### PROBLEM TO WORK ON
Lay out every line of text from the items below as a JSON list of strings, one string per line and no blank lines. Leave the pictures out of the answer.

[RECORD EXTRACTS Boundary: Start]

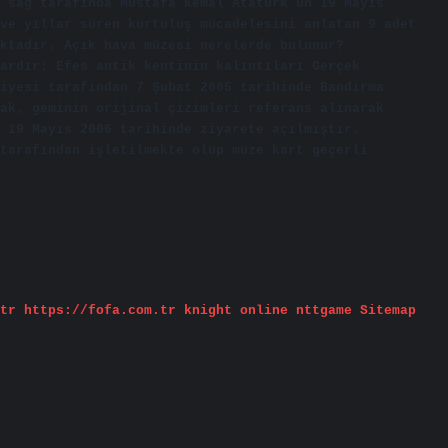
 sağ tarafında Mustafa Kemal Atatürk’ün 19 Mayıs
ve yıllar süren kurtuluş mücadelesini anlatan 9 adet
ktadır. Açık hava müzesi nerelerde bulunur?
ardır: Efes antik kentinin kalıntıları Gerçek
iyesi tarafından 7 Şubat 2005 tarihinde Bandırma
ak, geminin orijinal çizimleri referans alınarak
 19 Mayıs 2006 tarihinde ziyarete açılmıştır.
tarafından işletilmekte olup müze kart geçerli
tr
https://fofa.com.tr
knight online
nttgame
Sitemap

[RECORD EXTRACTS Boundary: End]

### COMPLETED TASK
[
  " sağ tarafında Mustafa Kemal Atatürk’ün 19 Mayıs",
  "ve yıllar süren kurtuluş mücadelesini anlatan 9 adet",
  "ktadır. Açık hava müzesi nerelerde bulunur?",
  "ardır: Efes antik kentinin kalıntıları Gerçek",
  "iyesi tarafından 7 Şubat 2005 tarihinde Bandırma",
  "ak, geminin orijinal çizimleri referans alınarak",
  " 19 Mayıs 2006 tarihinde ziyarete açılmıştır.",
  "tarafından işletilmekte olup müze kart geçerli",
  "tr",
  "https://fofa.com.tr",
  "knight online",
  "nttgame",
  "Sitemap"
]